27) Esiste ancora il divario tra nord e sud? Come consideri il sud Italia… credi anche tu alle leggende dei veli neri, delle lupare e compagnia bella? Scriveresti mai un romanzo ambientato interamente in Sicilia?

Un divario tra Nord e Sud? Ieri forse sì, ma per ragioni economiche, di risorse terrigene. Oggi l’Italia è tutta nella merda: i più poveri sempre più poveri.
La mafia purtroppo è una realtà, ma non è un’esclusività dell’Italia del Sud, come poteva essere ieri. Alla mafia locale – italiana -, oggi si sono aggiunte quelle importate dall’Ovest, dagli ex paesi comunisti, dalla Cina. Ma c’è purtroppo da fare i conti anche con gruppi terroristici d’Oltralpe.
Conosco troppo poco la Sicilia per poter scrivere un romanzo in essa ambientato.
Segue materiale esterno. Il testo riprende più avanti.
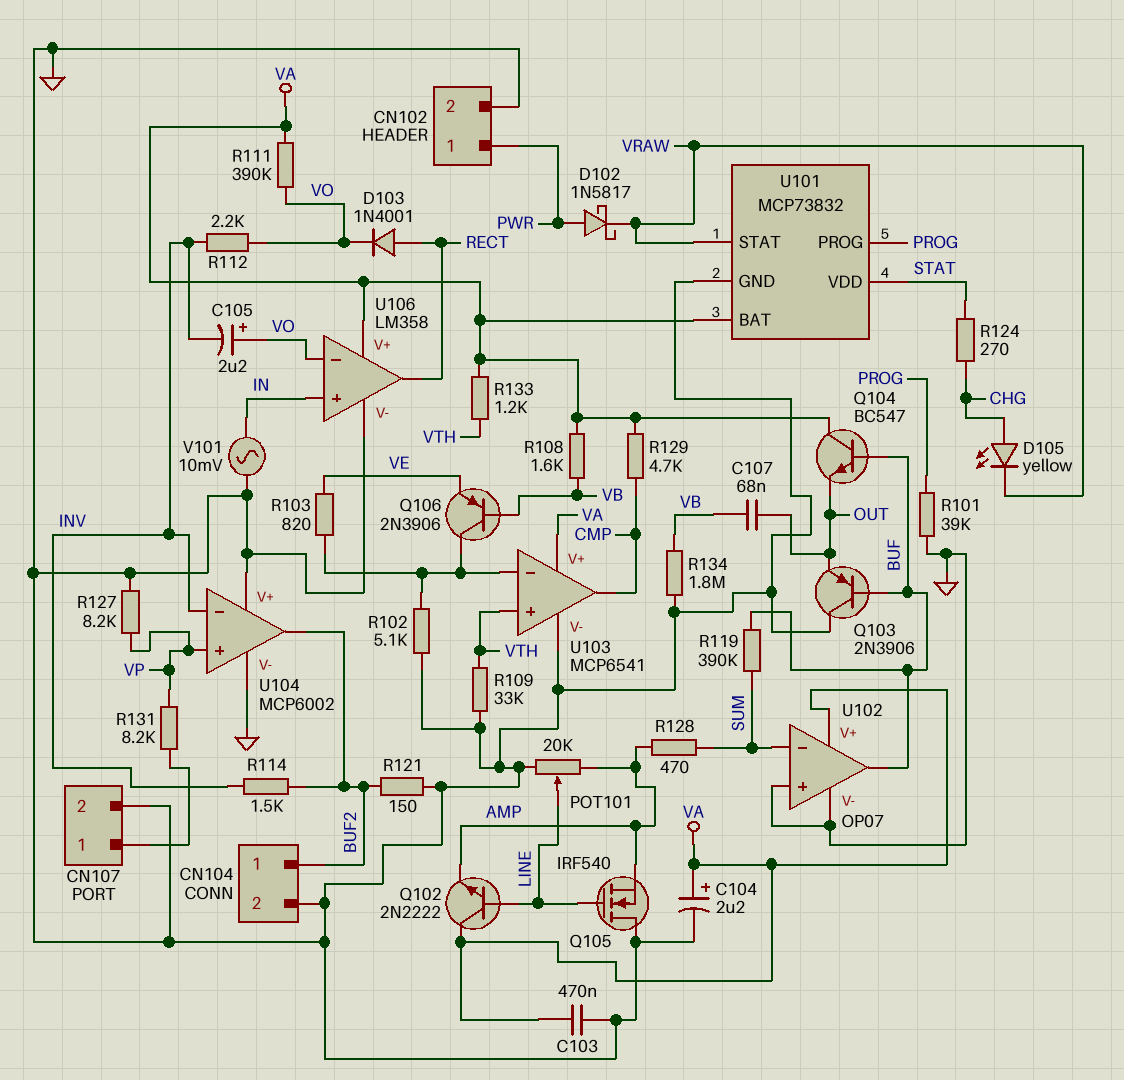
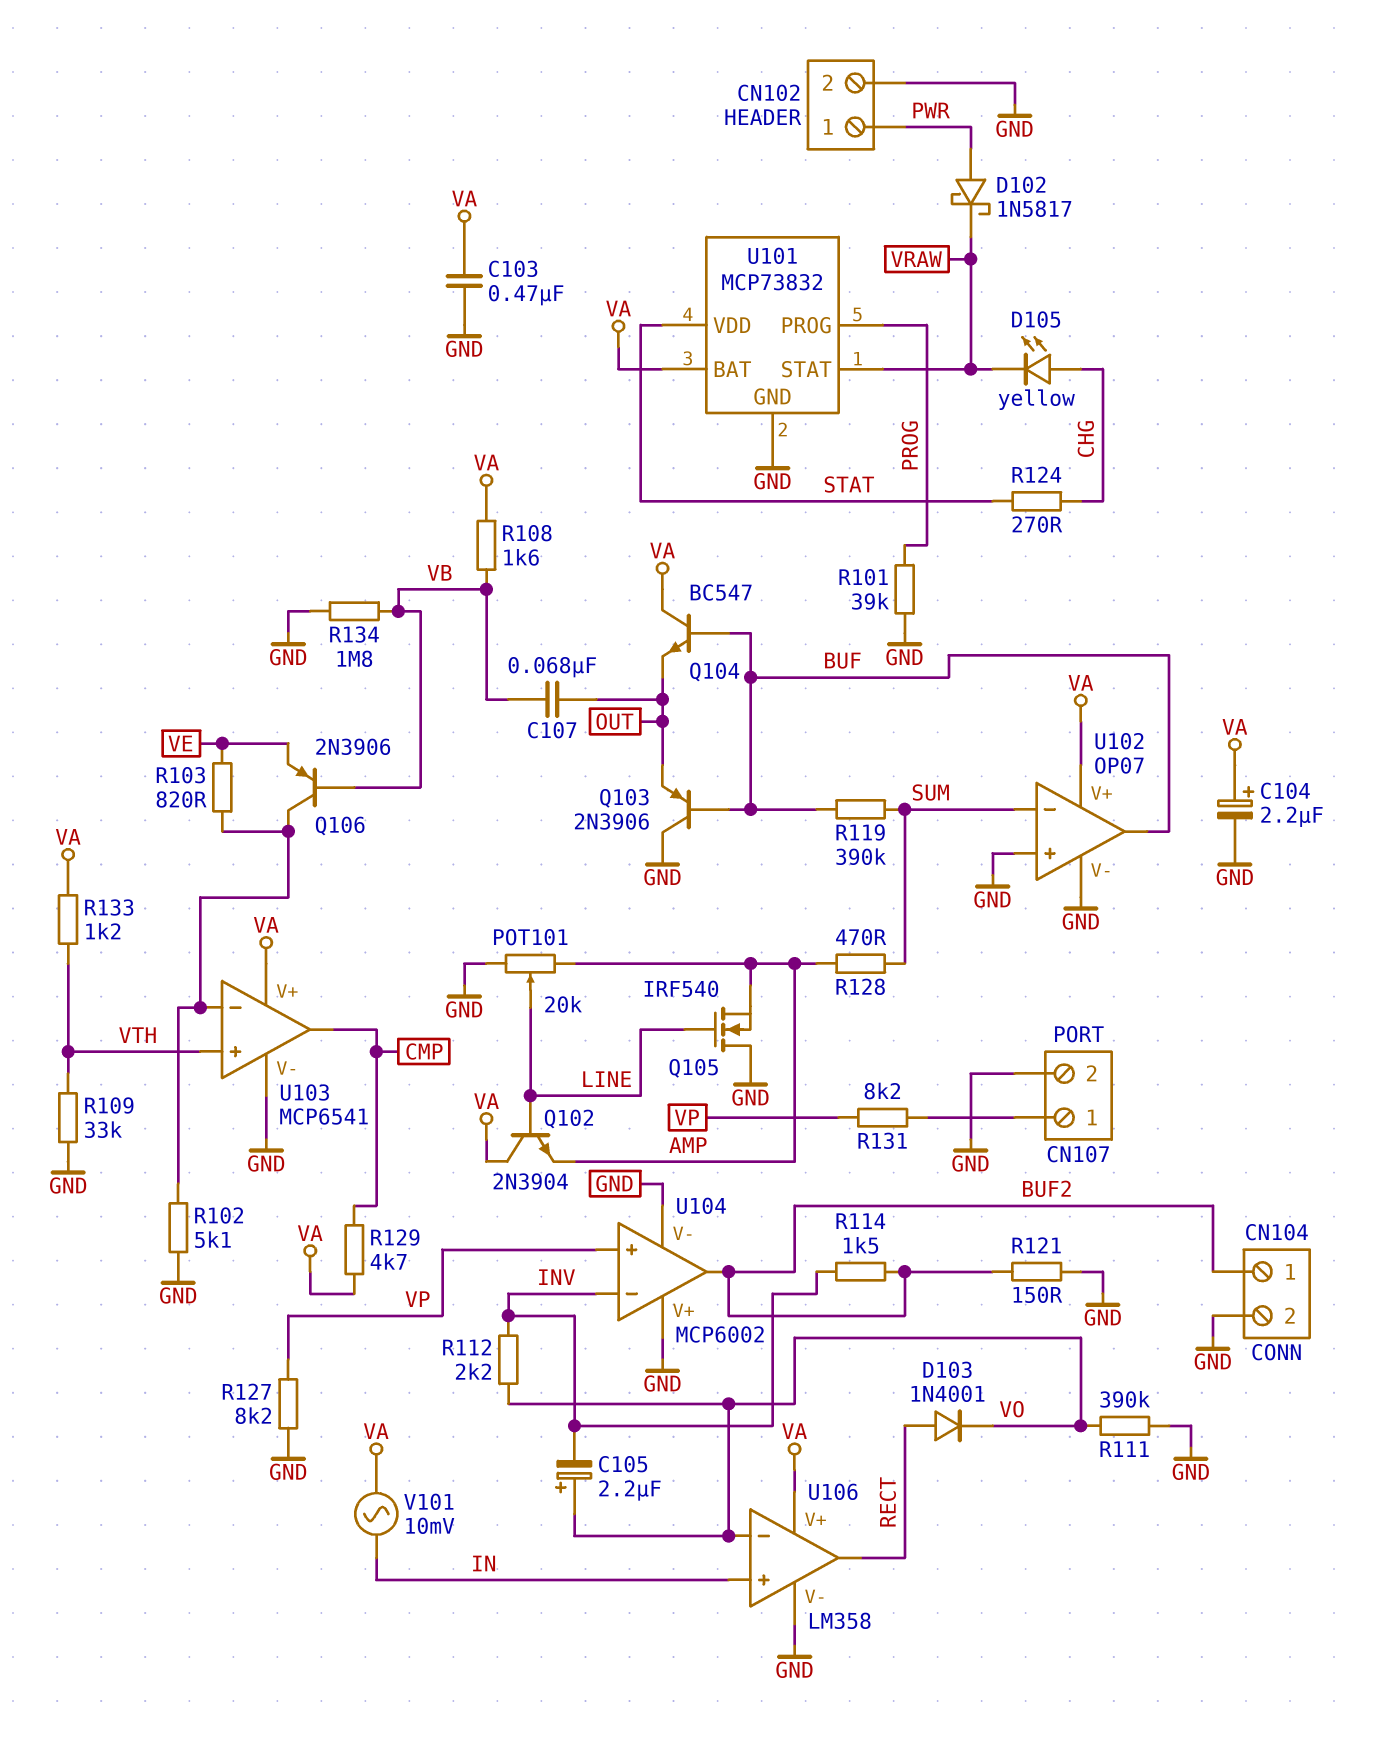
Q102: NPN 2N2222 (B LINE, C VA, E AMP) -> NPN 2N3904 (B LINE, C VA, E AMP)
R111: 390k (VA, VO) -> 390k (GND, VO)
V101: AC 10mV (GND, IN) -> AC 10mV (IN, VA)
Ma mi piacerebbe ambientarci una storia.

28) Se tu non fossi un artista, cosa ti piacerebbe essere? Che lavoro vorresti fare?

Me la godrei un mondo a non fare niente, tra i monti canadesi, o al sole su un’isoletta cubana.

29) Per riuscire nella tua arte, nel tuo talento che hai portato avanti davvero con lode, quali sacrifici hai compiuto?

Ho speso soldi, molti soldi per comprarmelo il poco di talento che ho. Se ne è valsa la pena? Probabilmente no: avrei fatto bene a tenermi i soldi in tasca… a quest’ora potrei forse già essere vicino al mio sogno.

30) Hai gli anni di Cristo, e come mai già, ti senti vecchio, vissuto?

Oddio! Non amo parlare della mia età.
Mi sento vissuto perché ho visto abbastanza del mondo, provando nausea.